Dans ce décor baroque et élégant, le cinéaste aura conçu un véritable opéra de la perversité où beauté et laideur copulent dans la même scène, et où la moindre parcelle d’espoir, symbolisée par le champ récurrent d’un jeune enfant cuisinier, finit éternellement aux orties. Et en intégrant à ce récit déviant et provocateur toutes ses obsessions, il invite le spectateur à pénétrer un univers quasi mental, reflet sans concessions de la condition humaine tel que beaucoup refusent encore de le voir, même si le film reste assez éloigné de l’orgie de mauvais goût que l’on aurait pu redouter. Son film est celui d’un esthète visionnaire autant que d’un artiste obsédé par la question de la représentation, et près de vingt ans après sa sortie, la puissance du film continue toujours de fasciner. Il y a quelques années, suite à la sortie de La ronde de nuit en 2007, Peter Greenaway avait pourtant annoncé à de nombreuses reprises que le cinéma, pour lui, c’était désormais de l’histoire ancienne. On ne peut que le regretter.

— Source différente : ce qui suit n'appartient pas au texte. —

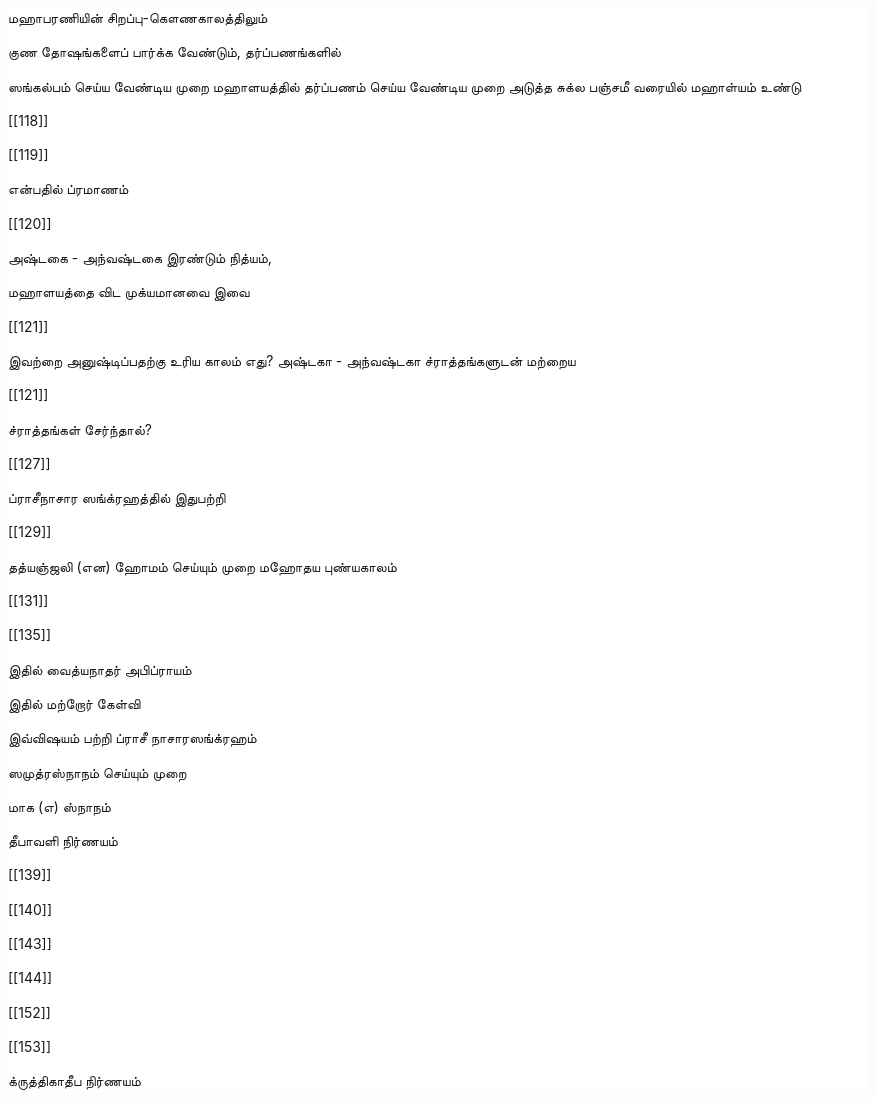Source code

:மஹாபரணியின் சிறப்பு-கௌணகாலத்திலும் 

குண தோஷங்களைப் பார்க்க வேண்டும், தர்ப்பணங்களில் 

ஸங்கல்பம் செய்ய வேண்டிய முறை மஹாளயத்தில் தர்ப்பணம் செய்ய வேண்டிய முறை அடுத்த சுக்ல பஞ்சமீ வரையில் மஹாள்யம் உண்டு 

[[118]]

[[119]]

என்பதில் ப்ரமாணம் 

[[120]]

அஷ்டகை - அந்வஷ்டகை இரண்டும் நித்யம், 

மஹாளயத்தை விட முக்யமானவை இவை 

[[121]]

இவற்றை அனுஷ்டிப்பதற்கு உரிய காலம் எது? அஷ்டகா - அந்வஷ்டகா ச்ராத்தங்களுடன் மற்றைய 

[[121]]

ச்ராத்தங்கள் சேர்ந்தால்? 

[[127]]

ப்ராசீநாசார ஸங்க்ரஹத்தில் இதுபற்றி 

[[129]]

தத்யஞ்ஜலி (என) ஹோமம் செய்யும் முறை மஹோதய புண்யகாலம் 

[[131]]

[[135]]

இதில் வைத்யநாதர் அபிப்ராயம் 

இதில் மற்றோர் கேள்வி 

இவ்விஷயம் பற்றி ப்ராசீ நாசாரஸங்க்ரஹம் 

ஸமுத்ரஸ்நாநம் செய்யும் முறை 

மாக (எ) ஸ்நாநம் 

தீபாவளி நிர்ணயம் 

[[139]]

[[140]]

[[143]]

[[144]]

[[152]]

[[153]]

க்ருத்திகாதீப நிர்ணயம் 
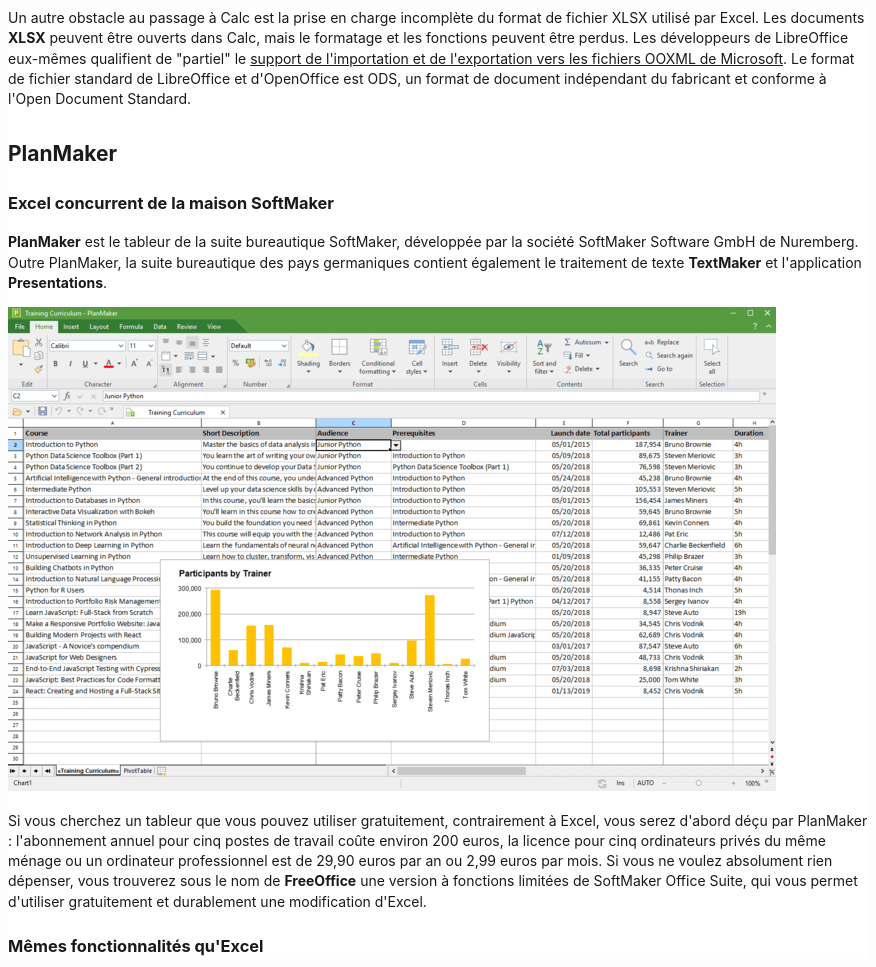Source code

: Un autre obstacle au passage à Calc est la prise en charge incomplète du format de fichier XLSX utilisé par Excel. Les documents **XLSX** peuvent être ouverts dans Calc, mais le formatage et les fonctions peuvent être perdus. Les développeurs de LibreOffice eux-mêmes qualifient de "partiel" le [support de l'importation et de l'exportation vers les fichiers OOXML de Microsoft](https://wiki.documentfoundation.org/Feature_Comparison:_LibreOffice_-_Microsoft_Office). Le format de fichier standard de LibreOffice et d'OpenOffice est ODS, un format de document indépendant du fabricant et conforme à l'Open Document Standard.

## PlanMaker

### Excel concurrent de la maison SoftMaker

**PlanMaker** est le tableur de la suite bureautique SoftMaker, développée par la société SoftMaker Software GmbH de Nuremberg. Outre PlanMaker, la suite bureautique des pays germaniques contient également le traitement de texte **TextMaker** et l'application **Presentations**.

![PlanMaker](Screenshot_PlanMaker.jpg)

Si vous cherchez un tableur que vous pouvez utiliser gratuitement, contrairement à Excel, vous serez d'abord déçu par PlanMaker : l'abonnement annuel pour cinq postes de travail coûte environ 200 euros, la licence pour cinq ordinateurs privés du même ménage ou un ordinateur professionnel est de 29,90 euros par an ou 2,99 euros par mois. Si vous ne voulez absolument rien dépenser, vous trouverez sous le nom de **FreeOffice** une version à fonctions limitées de SoftMaker Office Suite, qui vous permet d'utiliser gratuitement et durablement une modification d'Excel.

### Mêmes fonctionnalités qu'Excel
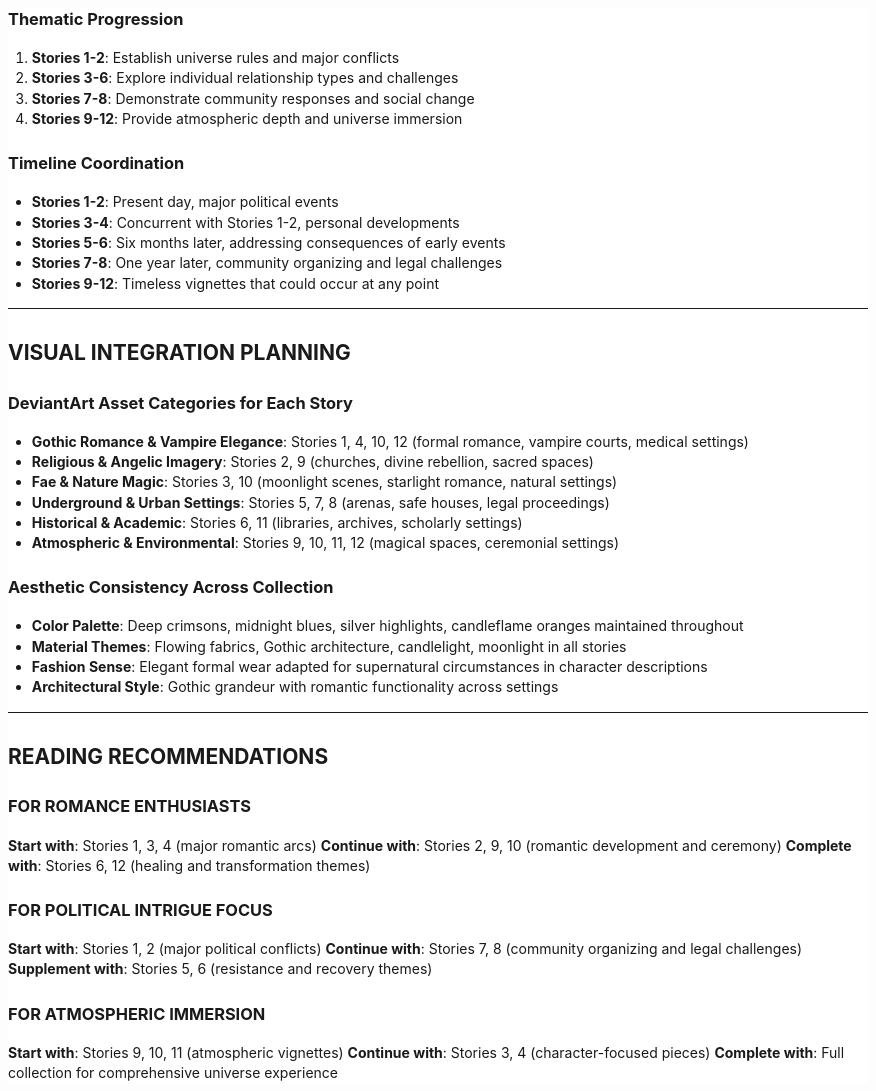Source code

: ### **Thematic Progression**
1. **Stories 1-2**: Establish universe rules and major conflicts
2. **Stories 3-6**: Explore individual relationship types and challenges
3. **Stories 7-8**: Demonstrate community responses and social change
4. **Stories 9-12**: Provide atmospheric depth and universe immersion

### **Timeline Coordination**
- **Stories 1-2**: Present day, major political events
- **Stories 3-4**: Concurrent with Stories 1-2, personal developments
- **Stories 5-6**: Six months later, addressing consequences of early events
- **Stories 7-8**: One year later, community organizing and legal challenges
- **Stories 9-12**: Timeless vignettes that could occur at any point

---

## VISUAL INTEGRATION PLANNING

### **DeviantArt Asset Categories for Each Story**
- **Gothic Romance & Vampire Elegance**: Stories 1, 4, 10, 12 (formal romance, vampire courts, medical settings)
- **Religious & Angelic Imagery**: Stories 2, 9 (churches, divine rebellion, sacred spaces)
- **Fae & Nature Magic**: Stories 3, 10 (moonlight scenes, starlight romance, natural settings)
- **Underground & Urban Settings**: Stories 5, 7, 8 (arenas, safe houses, legal proceedings)
- **Historical & Academic**: Stories 6, 11 (libraries, archives, scholarly settings)
- **Atmospheric & Environmental**: Stories 9, 10, 11, 12 (magical spaces, ceremonial settings)

### **Aesthetic Consistency Across Collection**
- **Color Palette**: Deep crimsons, midnight blues, silver highlights, candleflame oranges maintained throughout
- **Material Themes**: Flowing fabrics, Gothic architecture, candlelight, moonlight in all stories
- **Fashion Sense**: Elegant formal wear adapted for supernatural circumstances in character descriptions
- **Architectural Style**: Gothic grandeur with romantic functionality across settings

---

## READING RECOMMENDATIONS

### **FOR ROMANCE ENTHUSIASTS**
**Start with**: Stories 1, 3, 4 (major romantic arcs)
**Continue with**: Stories 2, 9, 10 (romantic development and ceremony)
**Complete with**: Stories 6, 12 (healing and transformation themes)

### **FOR POLITICAL INTRIGUE FOCUS**
**Start with**: Stories 1, 2 (major political conflicts)
**Continue with**: Stories 7, 8 (community organizing and legal challenges)
**Supplement with**: Stories 5, 6 (resistance and recovery themes)

### **FOR ATMOSPHERIC IMMERSION**
**Start with**: Stories 9, 10, 11 (atmospheric vignettes)
**Continue with**: Stories 3, 4 (character-focused pieces)
**Complete with**: Full collection for comprehensive universe experience
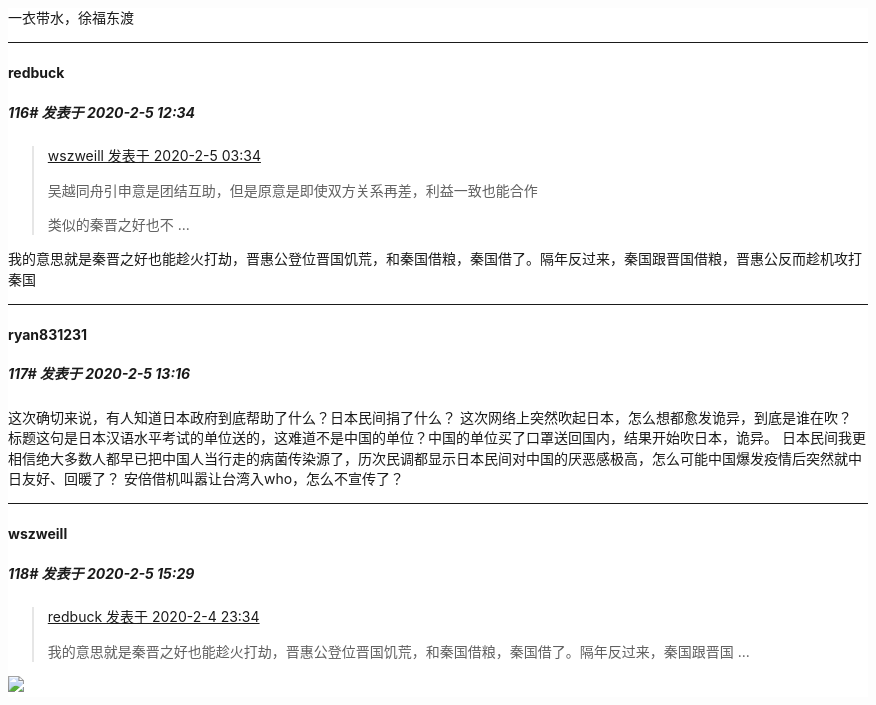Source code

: 


一衣带水，徐福东渡







-----

####  redbuck  
##### 116#       发表于 2020-2-5 12:34



<blockquote><a href="httphttps://bbs.saraba1st.com/2b/forum.php?mod=redirect&amp;goto=findpost&amp;pid=46329839&amp;ptid=1912066" target="_blank">wszweill 发表于 2020-2-5 03:34</a>

吴越同舟引申意是团结互助，但是原意是即使双方关系再差，利益一致也能合作

类似的秦晋之好也不 ...</blockquote>
我的意思就是秦晋之好也能趁火打劫，晋惠公登位晋国饥荒，和秦国借粮，秦国借了。隔年反过来，秦国跟晋国借粮，晋惠公反而趁机攻打秦国







-----

####  ryan831231  
##### 117#       发表于 2020-2-5 13:16




这次确切来说，有人知道日本政府到底帮助了什么？日本民间捐了什么？
这次网络上突然吹起日本，怎么想都愈发诡异，到底是谁在吹？
标题这句是日本汉语水平考试的单位送的，这难道不是中国的单位？中国的单位买了口罩送回国内，结果开始吹日本，诡异。
日本民间我更相信绝大多数人都早已把中国人当行走的病菌传染源了，历次民调都显示日本民间对中国的厌恶感极高，怎么可能中国爆发疫情后突然就中日友好、回暖了？
安倍借机叫嚣让台湾入who，怎么不宣传了？







-----

####  wszweill  
##### 118#       发表于 2020-2-5 15:29



<blockquote><a href="httphttps://bbs.saraba1st.com/2b/forum.php?mod=redirect&amp;goto=findpost&amp;pid=46331886&amp;ptid=1912066" target="_blank">redbuck 发表于 2020-2-4 23:34</a>

我的意思就是秦晋之好也能趁火打劫，晋惠公登位晋国饥荒，和秦国借粮，秦国借了。隔年反过来，秦国跟晋国 ...</blockquote>
<img src="https://static.saraba1st.com/image/smiley/face2017/068.png" referrerpolicy="no-referrer">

Réalisation : Peter Greenaway
Scénario : Peter Greenaway
Production : Pascale Dauman, Kees Kasander, Daniel Toscan du Plantier, Denis Wigman
Bande originale : Michael Nyman
Photographie : Sacha Vierny
Montage : John Wilson
Origine : France/Royaume-Uni
Année de sortie : 1989

1 Comment

  • dasola Says

    Bonjour, j’avais adoré ce film vu à sa sortie (je l’ai vu au moins trois ou quatre fois à l’époque). Visuellement, c’est sublime et quels acteurs! Je regrette que Greenaway ait arrêté de faire des films. Et puis il y avait la musique de Michael Nyman… J’avais découvert Greenaway avec Meurtre dans un jardin anglais. Bonne soirée.